Prompt: Reproduce the entries exactly and omit the pictures.

Records to process:
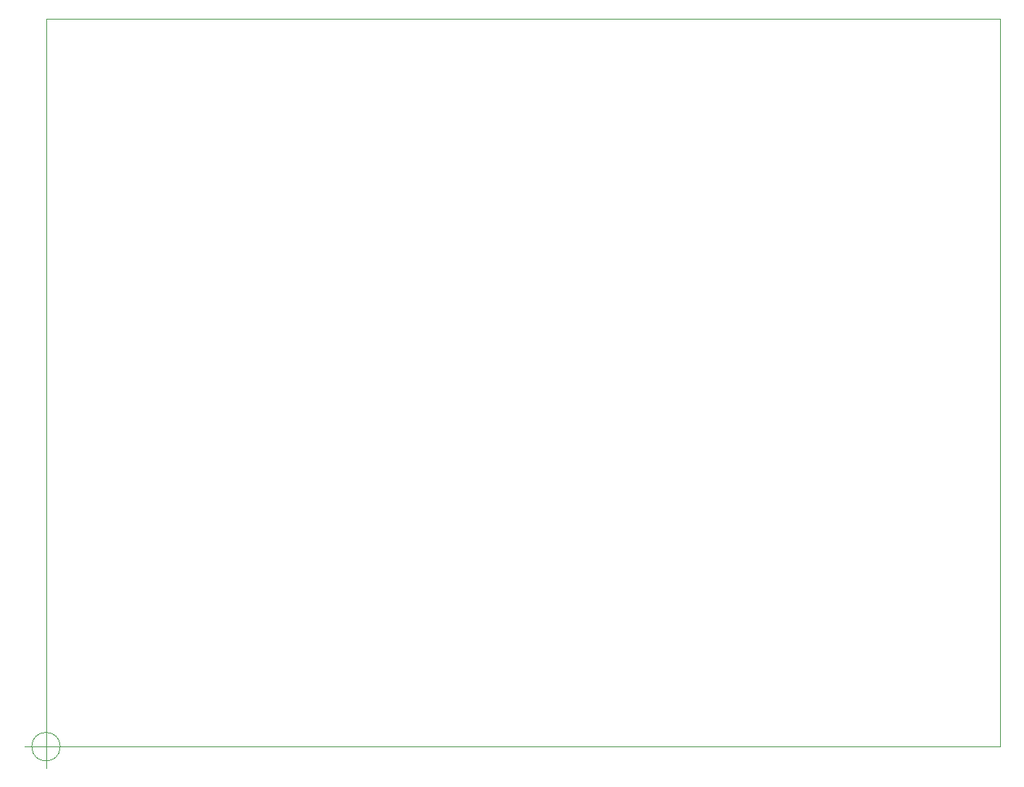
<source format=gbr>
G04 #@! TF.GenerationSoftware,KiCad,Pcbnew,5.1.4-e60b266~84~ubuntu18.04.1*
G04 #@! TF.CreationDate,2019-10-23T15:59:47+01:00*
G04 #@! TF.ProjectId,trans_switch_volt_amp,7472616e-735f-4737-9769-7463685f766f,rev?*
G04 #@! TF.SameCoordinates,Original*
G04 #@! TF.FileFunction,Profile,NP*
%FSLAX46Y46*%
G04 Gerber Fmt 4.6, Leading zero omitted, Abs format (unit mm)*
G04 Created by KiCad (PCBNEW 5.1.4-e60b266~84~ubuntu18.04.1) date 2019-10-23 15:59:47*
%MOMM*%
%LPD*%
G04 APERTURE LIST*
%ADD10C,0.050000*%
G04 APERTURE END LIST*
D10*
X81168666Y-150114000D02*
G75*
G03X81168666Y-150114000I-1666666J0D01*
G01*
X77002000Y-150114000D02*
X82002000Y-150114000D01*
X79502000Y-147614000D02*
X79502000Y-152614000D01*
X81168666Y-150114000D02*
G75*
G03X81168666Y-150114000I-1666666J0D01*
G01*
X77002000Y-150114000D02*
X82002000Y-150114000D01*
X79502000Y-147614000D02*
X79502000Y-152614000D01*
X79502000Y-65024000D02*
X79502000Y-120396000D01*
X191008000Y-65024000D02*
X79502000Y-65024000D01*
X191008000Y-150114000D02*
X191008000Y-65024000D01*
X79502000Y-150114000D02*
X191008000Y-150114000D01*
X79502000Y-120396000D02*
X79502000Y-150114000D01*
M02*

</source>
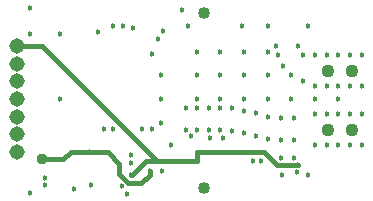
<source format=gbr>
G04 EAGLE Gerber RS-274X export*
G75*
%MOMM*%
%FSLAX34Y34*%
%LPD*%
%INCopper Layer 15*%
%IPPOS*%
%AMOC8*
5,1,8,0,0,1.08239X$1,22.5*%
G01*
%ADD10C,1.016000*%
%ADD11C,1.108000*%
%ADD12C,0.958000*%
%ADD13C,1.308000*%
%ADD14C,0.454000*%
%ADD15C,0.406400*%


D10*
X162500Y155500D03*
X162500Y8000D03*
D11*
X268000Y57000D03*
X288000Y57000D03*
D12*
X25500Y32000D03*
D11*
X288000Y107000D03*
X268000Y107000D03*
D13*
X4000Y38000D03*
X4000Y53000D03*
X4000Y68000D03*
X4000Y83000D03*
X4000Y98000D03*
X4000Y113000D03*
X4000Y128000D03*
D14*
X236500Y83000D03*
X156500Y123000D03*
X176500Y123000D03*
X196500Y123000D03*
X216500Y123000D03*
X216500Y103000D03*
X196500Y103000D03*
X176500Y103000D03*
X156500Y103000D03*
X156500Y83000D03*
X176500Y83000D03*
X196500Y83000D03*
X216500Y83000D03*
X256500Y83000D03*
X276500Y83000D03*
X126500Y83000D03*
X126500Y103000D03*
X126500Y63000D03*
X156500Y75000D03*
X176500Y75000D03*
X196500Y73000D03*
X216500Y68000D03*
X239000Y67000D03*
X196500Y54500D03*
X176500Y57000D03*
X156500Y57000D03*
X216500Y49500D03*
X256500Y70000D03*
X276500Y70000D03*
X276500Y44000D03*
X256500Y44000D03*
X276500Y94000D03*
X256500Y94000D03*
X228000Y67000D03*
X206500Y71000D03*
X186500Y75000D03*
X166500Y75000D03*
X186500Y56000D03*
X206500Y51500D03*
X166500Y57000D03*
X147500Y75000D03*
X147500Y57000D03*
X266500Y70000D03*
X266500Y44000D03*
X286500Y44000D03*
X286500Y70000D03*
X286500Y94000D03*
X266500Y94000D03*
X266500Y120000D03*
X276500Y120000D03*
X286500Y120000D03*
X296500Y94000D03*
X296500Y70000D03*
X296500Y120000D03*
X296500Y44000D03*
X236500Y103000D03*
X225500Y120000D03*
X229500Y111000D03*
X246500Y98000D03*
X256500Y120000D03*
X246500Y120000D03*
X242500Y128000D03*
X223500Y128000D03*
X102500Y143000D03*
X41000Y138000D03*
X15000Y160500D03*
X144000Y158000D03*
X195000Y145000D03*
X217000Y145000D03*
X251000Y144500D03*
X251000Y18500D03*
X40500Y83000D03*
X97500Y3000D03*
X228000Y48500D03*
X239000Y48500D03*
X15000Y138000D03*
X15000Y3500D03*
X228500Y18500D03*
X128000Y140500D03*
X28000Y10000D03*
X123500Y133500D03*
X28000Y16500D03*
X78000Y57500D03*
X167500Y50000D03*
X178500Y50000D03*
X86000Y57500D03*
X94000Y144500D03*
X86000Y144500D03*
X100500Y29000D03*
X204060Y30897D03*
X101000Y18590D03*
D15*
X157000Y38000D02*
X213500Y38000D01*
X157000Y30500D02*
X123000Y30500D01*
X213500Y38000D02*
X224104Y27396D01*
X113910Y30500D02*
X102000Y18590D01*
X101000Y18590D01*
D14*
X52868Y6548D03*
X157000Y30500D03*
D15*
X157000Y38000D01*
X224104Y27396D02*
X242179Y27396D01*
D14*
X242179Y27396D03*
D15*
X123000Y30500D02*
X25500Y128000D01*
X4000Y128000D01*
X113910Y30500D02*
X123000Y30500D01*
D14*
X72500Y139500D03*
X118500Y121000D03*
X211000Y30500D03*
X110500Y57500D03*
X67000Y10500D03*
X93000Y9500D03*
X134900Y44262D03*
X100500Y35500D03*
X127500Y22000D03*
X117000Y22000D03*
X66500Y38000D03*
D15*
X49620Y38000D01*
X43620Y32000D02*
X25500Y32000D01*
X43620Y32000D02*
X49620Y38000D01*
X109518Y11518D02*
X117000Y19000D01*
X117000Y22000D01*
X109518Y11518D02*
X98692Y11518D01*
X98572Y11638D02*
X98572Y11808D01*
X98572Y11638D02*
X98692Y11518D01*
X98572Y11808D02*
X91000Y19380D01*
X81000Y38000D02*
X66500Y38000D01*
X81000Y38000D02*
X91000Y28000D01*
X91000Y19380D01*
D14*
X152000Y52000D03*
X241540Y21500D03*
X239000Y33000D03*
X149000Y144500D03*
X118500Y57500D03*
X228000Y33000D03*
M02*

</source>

Written solution:
<source format=gbr>
G04 #@! TF.GenerationSoftware,KiCad,Pcbnew,5.1.4-e60b266~84~ubuntu18.04.1*
G04 #@! TF.CreationDate,2019-10-23T15:59:47+01:00*
G04 #@! TF.ProjectId,trans_switch_volt_amp,7472616e-735f-4737-9769-7463685f766f,rev?*
G04 #@! TF.SameCoordinates,Original*
G04 #@! TF.FileFunction,Profile,NP*
%FSLAX46Y46*%
G04 Gerber Fmt 4.6, Leading zero omitted, Abs format (unit mm)*
G04 Created by KiCad (PCBNEW 5.1.4-e60b266~84~ubuntu18.04.1) date 2019-10-23 15:59:47*
%MOMM*%
%LPD*%
G04 APERTURE LIST*
%ADD10C,0.050000*%
G04 APERTURE END LIST*
D10*
X81168666Y-150114000D02*
G75*
G03X81168666Y-150114000I-1666666J0D01*
G01*
X77002000Y-150114000D02*
X82002000Y-150114000D01*
X79502000Y-147614000D02*
X79502000Y-152614000D01*
X81168666Y-150114000D02*
G75*
G03X81168666Y-150114000I-1666666J0D01*
G01*
X77002000Y-150114000D02*
X82002000Y-150114000D01*
X79502000Y-147614000D02*
X79502000Y-152614000D01*
X79502000Y-65024000D02*
X79502000Y-120396000D01*
X191008000Y-65024000D02*
X79502000Y-65024000D01*
X191008000Y-150114000D02*
X191008000Y-65024000D01*
X79502000Y-150114000D02*
X191008000Y-150114000D01*
X79502000Y-120396000D02*
X79502000Y-150114000D01*
M02*

</source>
<source format=gbr>
G04 EAGLE Gerber RS-274X export*
G75*
%MOMM*%
%FSLAX34Y34*%
%LPD*%
%INCopper Layer 15*%
%IPPOS*%
%AMOC8*
5,1,8,0,0,1.08239X$1,22.5*%
G01*
%ADD10C,1.016000*%
%ADD11C,1.108000*%
%ADD12C,0.958000*%
%ADD13C,1.308000*%
%ADD14C,0.454000*%
%ADD15C,0.406400*%


D10*
X162500Y155500D03*
X162500Y8000D03*
D11*
X268000Y57000D03*
X288000Y57000D03*
D12*
X25500Y32000D03*
D11*
X288000Y107000D03*
X268000Y107000D03*
D13*
X4000Y38000D03*
X4000Y53000D03*
X4000Y68000D03*
X4000Y83000D03*
X4000Y98000D03*
X4000Y113000D03*
X4000Y128000D03*
D14*
X236500Y83000D03*
X156500Y123000D03*
X176500Y123000D03*
X196500Y123000D03*
X216500Y123000D03*
X216500Y103000D03*
X196500Y103000D03*
X176500Y103000D03*
X156500Y103000D03*
X156500Y83000D03*
X176500Y83000D03*
X196500Y83000D03*
X216500Y83000D03*
X256500Y83000D03*
X276500Y83000D03*
X126500Y83000D03*
X126500Y103000D03*
X126500Y63000D03*
X156500Y75000D03*
X176500Y75000D03*
X196500Y73000D03*
X216500Y68000D03*
X239000Y67000D03*
X196500Y54500D03*
X176500Y57000D03*
X156500Y57000D03*
X216500Y49500D03*
X256500Y70000D03*
X276500Y70000D03*
X276500Y44000D03*
X256500Y44000D03*
X276500Y94000D03*
X256500Y94000D03*
X228000Y67000D03*
X206500Y71000D03*
X186500Y75000D03*
X166500Y75000D03*
X186500Y56000D03*
X206500Y51500D03*
X166500Y57000D03*
X147500Y75000D03*
X147500Y57000D03*
X266500Y70000D03*
X266500Y44000D03*
X286500Y44000D03*
X286500Y70000D03*
X286500Y94000D03*
X266500Y94000D03*
X266500Y120000D03*
X276500Y120000D03*
X286500Y120000D03*
X296500Y94000D03*
X296500Y70000D03*
X296500Y120000D03*
X296500Y44000D03*
X236500Y103000D03*
X225500Y120000D03*
X229500Y111000D03*
X246500Y98000D03*
X256500Y120000D03*
X246500Y120000D03*
X242500Y128000D03*
X223500Y128000D03*
X102500Y143000D03*
X41000Y138000D03*
X15000Y160500D03*
X144000Y158000D03*
X195000Y145000D03*
X217000Y145000D03*
X251000Y144500D03*
X251000Y18500D03*
X40500Y83000D03*
X97500Y3000D03*
X228000Y48500D03*
X239000Y48500D03*
X15000Y138000D03*
X15000Y3500D03*
X228500Y18500D03*
X128000Y140500D03*
X28000Y10000D03*
X123500Y133500D03*
X28000Y16500D03*
X78000Y57500D03*
X167500Y50000D03*
X178500Y50000D03*
X86000Y57500D03*
X94000Y144500D03*
X86000Y144500D03*
X100500Y29000D03*
X204060Y30897D03*
X101000Y18590D03*
D15*
X157000Y38000D02*
X213500Y38000D01*
X157000Y30500D02*
X123000Y30500D01*
X213500Y38000D02*
X224104Y27396D01*
X113910Y30500D02*
X102000Y18590D01*
X101000Y18590D01*
D14*
X52868Y6548D03*
X157000Y30500D03*
D15*
X157000Y38000D01*
X224104Y27396D02*
X242179Y27396D01*
D14*
X242179Y27396D03*
D15*
X123000Y30500D02*
X25500Y128000D01*
X4000Y128000D01*
X113910Y30500D02*
X123000Y30500D01*
D14*
X72500Y139500D03*
X118500Y121000D03*
X211000Y30500D03*
X110500Y57500D03*
X67000Y10500D03*
X93000Y9500D03*
X134900Y44262D03*
X100500Y35500D03*
X127500Y22000D03*
X117000Y22000D03*
X66500Y38000D03*
D15*
X49620Y38000D01*
X43620Y32000D02*
X25500Y32000D01*
X43620Y32000D02*
X49620Y38000D01*
X109518Y11518D02*
X117000Y19000D01*
X117000Y22000D01*
X109518Y11518D02*
X98692Y11518D01*
X98572Y11638D02*
X98572Y11808D01*
X98572Y11638D02*
X98692Y11518D01*
X98572Y11808D02*
X91000Y19380D01*
X81000Y38000D02*
X66500Y38000D01*
X81000Y38000D02*
X91000Y28000D01*
X91000Y19380D01*
D14*
X152000Y52000D03*
X241540Y21500D03*
X239000Y33000D03*
X149000Y144500D03*
X118500Y57500D03*
X228000Y33000D03*
M02*

</source>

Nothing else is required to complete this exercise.